What’s the safest way to iterate through the keys of a Perl hash?
The rule of thumb is to use the function most suited to your needs.
If you just want the keys and do not plan to ever read any of the values, use keys():
foreach my $key (keys %hash) { ... }
If you just want the values, use values()
:
foreach my $val (values %hash) { ... }
If you need the keys and the values, use each()
:
keys %hash; # reset the internal iterator so a prior each() doesn't affect the loop
while(my($k, $v) = each %hash) { ... }
If you plan to change the keys of the hash in any way except for deleting the current key during the iteration, then you must not use each()

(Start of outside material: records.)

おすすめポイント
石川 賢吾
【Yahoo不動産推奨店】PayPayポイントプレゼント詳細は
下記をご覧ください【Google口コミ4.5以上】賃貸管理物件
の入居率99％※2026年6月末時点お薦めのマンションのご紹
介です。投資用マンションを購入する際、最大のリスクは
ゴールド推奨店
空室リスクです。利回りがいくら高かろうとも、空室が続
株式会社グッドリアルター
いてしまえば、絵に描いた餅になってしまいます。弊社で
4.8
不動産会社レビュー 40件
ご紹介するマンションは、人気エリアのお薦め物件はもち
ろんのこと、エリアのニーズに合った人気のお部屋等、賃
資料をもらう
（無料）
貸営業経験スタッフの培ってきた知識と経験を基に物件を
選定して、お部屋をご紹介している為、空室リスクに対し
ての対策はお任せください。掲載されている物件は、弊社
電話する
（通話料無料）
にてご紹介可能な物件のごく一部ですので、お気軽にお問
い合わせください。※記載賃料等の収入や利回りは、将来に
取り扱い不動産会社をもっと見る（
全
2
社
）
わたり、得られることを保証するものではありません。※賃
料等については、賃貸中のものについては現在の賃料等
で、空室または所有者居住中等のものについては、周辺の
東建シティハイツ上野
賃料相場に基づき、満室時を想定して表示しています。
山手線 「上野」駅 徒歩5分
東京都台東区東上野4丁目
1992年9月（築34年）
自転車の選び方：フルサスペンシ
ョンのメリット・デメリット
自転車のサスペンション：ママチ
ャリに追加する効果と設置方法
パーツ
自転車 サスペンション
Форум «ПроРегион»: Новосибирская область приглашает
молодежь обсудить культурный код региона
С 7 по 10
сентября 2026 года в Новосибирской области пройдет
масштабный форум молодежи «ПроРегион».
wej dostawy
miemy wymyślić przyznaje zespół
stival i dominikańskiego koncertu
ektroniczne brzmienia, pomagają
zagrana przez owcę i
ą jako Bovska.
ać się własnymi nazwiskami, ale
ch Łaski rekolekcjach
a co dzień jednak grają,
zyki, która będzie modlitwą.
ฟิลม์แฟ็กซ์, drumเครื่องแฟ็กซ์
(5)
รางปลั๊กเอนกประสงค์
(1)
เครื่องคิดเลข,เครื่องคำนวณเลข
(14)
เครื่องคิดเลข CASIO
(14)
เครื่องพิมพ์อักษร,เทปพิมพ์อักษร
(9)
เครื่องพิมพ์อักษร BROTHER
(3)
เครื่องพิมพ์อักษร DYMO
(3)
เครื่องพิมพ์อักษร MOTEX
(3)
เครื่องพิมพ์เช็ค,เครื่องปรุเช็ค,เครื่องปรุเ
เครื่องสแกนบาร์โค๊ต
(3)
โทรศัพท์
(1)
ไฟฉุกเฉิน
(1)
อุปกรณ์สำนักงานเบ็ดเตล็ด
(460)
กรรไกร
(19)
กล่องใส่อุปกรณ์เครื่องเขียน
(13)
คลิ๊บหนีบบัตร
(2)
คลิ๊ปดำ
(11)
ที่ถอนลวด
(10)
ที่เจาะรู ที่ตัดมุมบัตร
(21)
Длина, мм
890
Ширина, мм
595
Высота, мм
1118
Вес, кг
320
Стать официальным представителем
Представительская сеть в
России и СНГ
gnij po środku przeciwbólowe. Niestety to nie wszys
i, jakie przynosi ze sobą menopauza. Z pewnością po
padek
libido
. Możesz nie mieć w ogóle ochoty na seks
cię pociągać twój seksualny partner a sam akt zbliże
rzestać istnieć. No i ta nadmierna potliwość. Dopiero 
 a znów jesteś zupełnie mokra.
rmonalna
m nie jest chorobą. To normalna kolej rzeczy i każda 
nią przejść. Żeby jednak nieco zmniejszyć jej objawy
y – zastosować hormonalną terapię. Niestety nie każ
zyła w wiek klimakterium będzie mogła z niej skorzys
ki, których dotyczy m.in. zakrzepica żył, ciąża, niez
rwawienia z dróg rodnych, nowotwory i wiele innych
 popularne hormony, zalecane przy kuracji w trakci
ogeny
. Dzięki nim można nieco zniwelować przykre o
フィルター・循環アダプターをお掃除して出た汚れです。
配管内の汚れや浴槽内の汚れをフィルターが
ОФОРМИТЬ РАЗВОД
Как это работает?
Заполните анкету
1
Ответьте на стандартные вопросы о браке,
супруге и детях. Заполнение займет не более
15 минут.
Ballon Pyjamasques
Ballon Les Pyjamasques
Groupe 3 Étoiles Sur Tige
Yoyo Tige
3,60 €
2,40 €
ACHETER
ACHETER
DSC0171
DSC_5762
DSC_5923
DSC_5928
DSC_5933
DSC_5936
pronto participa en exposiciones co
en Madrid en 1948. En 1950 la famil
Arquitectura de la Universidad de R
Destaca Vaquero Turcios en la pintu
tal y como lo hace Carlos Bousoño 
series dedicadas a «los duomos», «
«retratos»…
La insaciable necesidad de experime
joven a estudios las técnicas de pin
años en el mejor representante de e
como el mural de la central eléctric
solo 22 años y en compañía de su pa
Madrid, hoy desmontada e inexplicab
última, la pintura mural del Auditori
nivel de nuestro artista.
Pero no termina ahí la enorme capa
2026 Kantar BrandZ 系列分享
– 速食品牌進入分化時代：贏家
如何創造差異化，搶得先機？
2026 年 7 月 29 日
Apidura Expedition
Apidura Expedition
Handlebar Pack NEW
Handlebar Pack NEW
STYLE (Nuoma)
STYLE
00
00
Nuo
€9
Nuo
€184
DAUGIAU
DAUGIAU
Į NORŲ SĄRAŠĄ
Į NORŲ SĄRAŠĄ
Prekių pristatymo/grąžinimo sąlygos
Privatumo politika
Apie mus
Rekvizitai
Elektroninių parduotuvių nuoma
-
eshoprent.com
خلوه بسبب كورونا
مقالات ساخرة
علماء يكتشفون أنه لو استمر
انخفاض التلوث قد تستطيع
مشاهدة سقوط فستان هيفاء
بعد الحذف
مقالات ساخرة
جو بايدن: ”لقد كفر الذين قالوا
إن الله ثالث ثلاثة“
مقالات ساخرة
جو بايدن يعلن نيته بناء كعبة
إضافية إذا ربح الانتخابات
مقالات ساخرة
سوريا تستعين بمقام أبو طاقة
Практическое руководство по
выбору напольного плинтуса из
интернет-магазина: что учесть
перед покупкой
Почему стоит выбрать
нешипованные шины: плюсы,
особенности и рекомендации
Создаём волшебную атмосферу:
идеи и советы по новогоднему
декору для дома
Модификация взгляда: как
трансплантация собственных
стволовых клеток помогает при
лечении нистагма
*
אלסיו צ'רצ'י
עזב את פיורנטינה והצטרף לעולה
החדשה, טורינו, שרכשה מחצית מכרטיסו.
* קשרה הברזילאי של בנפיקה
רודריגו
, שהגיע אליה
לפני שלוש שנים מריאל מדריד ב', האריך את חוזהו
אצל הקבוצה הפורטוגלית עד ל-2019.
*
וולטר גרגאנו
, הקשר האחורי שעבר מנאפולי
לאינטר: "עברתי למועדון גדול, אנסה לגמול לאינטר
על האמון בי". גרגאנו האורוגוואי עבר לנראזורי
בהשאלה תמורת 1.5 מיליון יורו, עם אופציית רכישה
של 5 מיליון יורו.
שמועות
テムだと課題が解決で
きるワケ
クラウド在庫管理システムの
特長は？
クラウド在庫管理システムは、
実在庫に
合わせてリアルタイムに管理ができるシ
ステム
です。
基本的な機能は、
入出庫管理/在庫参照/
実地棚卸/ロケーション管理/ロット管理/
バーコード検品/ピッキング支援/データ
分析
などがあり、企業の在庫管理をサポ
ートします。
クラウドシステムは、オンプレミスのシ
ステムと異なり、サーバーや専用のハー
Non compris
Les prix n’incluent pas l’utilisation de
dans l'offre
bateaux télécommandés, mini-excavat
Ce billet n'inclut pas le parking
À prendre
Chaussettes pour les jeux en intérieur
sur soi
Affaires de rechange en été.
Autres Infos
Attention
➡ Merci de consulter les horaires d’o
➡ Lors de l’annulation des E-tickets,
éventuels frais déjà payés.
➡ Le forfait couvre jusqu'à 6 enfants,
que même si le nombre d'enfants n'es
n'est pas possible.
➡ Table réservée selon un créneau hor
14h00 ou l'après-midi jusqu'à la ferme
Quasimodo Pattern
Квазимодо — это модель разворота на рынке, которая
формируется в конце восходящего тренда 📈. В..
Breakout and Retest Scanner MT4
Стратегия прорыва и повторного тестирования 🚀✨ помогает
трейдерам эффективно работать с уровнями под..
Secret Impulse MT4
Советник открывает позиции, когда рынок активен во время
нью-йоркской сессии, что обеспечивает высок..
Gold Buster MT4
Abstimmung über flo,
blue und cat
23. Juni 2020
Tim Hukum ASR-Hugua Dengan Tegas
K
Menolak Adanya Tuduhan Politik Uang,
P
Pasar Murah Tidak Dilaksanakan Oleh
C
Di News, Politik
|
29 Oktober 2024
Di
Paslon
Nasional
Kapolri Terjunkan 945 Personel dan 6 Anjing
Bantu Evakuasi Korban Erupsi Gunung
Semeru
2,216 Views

. For example, this code to create a new set of uppercase keys with doubled values works fine using keys()
:
%h = (a => 1, b => 2);
foreach my $k (keys %h)
{
$h{uc $k} = $h{$k} * 2;
}
producing the expected resulting hash:
(a => 1, A => 2, b => 2, B => 4)
But using each()
to do the same thing:
%h = (a => 1, b => 2);
keys %h;
while(my($k, $v) = each %h)
{
$h{uc $k} = $h{$k} * 2; # BAD IDEA!
}
produces incorrect results in hard-to-predict ways. For example:
(a => 1, A => 2, b => 2, B => 8)
This, however, is safe:
keys %h;
while(my($k, $v) = each %h)
{
if(...)
{
delete $h{$k}; # This is safe
}
}
All of this is described in the perl documentation:
% perldoc -f keys
% perldoc -f each
There is another caveat with each. The iterator is bound to the hash, not the context, which means it is not re-entrant. For example if you loop over a hash, and print the hash perl will internally reset the iterator, making this code loop endlessly:
my %hash = ( a => 1, b => 2, c => 3, );
while ( my ($k, $v) = each %hash ) {
print %hash;
}